圧縮中のヘッド内の混合気にしてもヘッド&ピストン中央部に効率良く混合気を収束させてやらないと

パワーは出ませんから、結局は点火時期も含め、「雑」なエンジンだとハイパワーと安定性の両立は

望むべくも無い、という事がお分かりかと思います。


いくら混合気の量が多くてぎちぎちに圧縮していて効率良く爆発し強烈な燃焼圧力波を生み出せたとしても、


その燃焼圧力波は、ロスの無いタイミングで上手くピストントップに到達して叩けないと


絶対に効率の良いパワーUPには繋がらない


と。こう断言しても良いでしょう。

これこそが点火時期セッティングにて求める最大の目的であり、エンジンの三大要素である

「点火・圧縮・混合気」の内の多数の不可欠要素の一環なのである、という事で…


さてさて。4回にも分けてシリーズ化した…いや、してしまった点火時期関連コンテンツですが(汗

私自身、目に見えない現象を文と絵でご説明するのはやはり難しいと改めて痛感した次第ですよ。
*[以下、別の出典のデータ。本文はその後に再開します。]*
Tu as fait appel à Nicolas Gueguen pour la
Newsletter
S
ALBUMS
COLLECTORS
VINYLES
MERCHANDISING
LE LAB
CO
とはいえ、視覚的に見えない物なら可能な限り見える様にしてやり、見えただけでは不十分なので

出来る限り数値化してやっていますから、皆さんの理解の為のお役にも立てるかと思いますです。


私自身、以前公開したAF35系用のデイトナパワーアドバンスとZEROのデジタルCDI、そして今回に

追記したPOSH、公開はしていませんがNSR-miniのCDIも含めれば、デジタルと名の付くCDIだけで

4種類を計測していますし、大抵はMAP1つごとに1000rpm程度刻みで2000〜13000rpm程度までは

分けて計測しているので、ざっと計算しても


(デイトナ1MAP+ZERO4MAP+POSH4MAP+NSR-mini8MAP)×12段階の回転域を計測=204回


…200回以上の計測というか「タイミングライト読み」を行っている事になりますんで(笑

しかも10000rpm以上があまりアテにならないデイトナパワーアドバンスだと平均取る為に3個も計測してますし。
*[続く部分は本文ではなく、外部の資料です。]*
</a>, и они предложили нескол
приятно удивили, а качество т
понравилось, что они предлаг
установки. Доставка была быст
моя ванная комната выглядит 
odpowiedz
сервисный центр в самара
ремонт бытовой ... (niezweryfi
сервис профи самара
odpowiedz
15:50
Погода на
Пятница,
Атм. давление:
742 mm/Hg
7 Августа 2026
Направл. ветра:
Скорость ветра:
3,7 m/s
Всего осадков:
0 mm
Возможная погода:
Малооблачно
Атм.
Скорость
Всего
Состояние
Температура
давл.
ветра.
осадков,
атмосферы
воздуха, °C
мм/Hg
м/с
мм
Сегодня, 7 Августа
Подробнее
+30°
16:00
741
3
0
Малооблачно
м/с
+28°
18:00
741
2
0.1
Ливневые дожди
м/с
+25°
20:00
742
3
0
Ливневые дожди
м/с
アナログ等は変化が小さいのでそこまで細かく計測しなくて良い場合もあるんですが、それでも一応は

1000rpm程度では見てみるのが定番になっていますしね。


さすがにここまでやりましょう、とは強制出来ませんが、せめていくつかのCDIを計測してみた上で

何がどう違っているのか、を把握出来れば、インナーローター仕様とか他車流用とかの場合でも

きちんとした点火時期を把握するスキルが身に付いていくと思いますよ。

これはコンテンツの最初の方に書いた通り、「何かしらの計測データ」が無いとココ読んでもあまり意味が

無いという事と同義だったり。



コンテンツの最初の方にも記しましたが、この「点火時期」ってヤツはこうでもしないと把握しづらい面があり、

元々言葉のみのおかしなイメージが先行しているといった事柄なので、エンジンにとっては文字通り致命的な

までに大切な事なのに、あまり具体的な解説やら何やらが世の中に少ないという事は大いにあるかと私は

考えまして、その結果がごらんの有様…ではなくてこんな長い解説になってしまったといったオチになって

しまいましたが(笑


とはいえ、単純な進角やら遅角やらを行うとしても、それはエンジン回転の全域で行うべきなのか、

はたまたピンポイントで変更したいのか、そしてそれを行うにはCDI自体の点火時期特性の計測が

必要だったり、フライホイールやインナローターの磁石やピックアップのパルス発生の回転角度まで

気にしなければならない場合もありますが、ある程度以上に突き詰めるならばやっておいて損は無い、と

言いますか、本来はやっておかなければならないモノである、といった事がお伝え出来ればと思いますよ。


…はっきり言ってある程度の理解までは結構ややこしいですし難しい面もありますが、物事を突き詰めるに

あたって難しくない事なんてほとんど存在しない、というのが世の中なので、一連の点火時期把握の為の

コンテンツ内容も参考にし、ご自身にて色々と考える材料にして頂けると嬉しいです。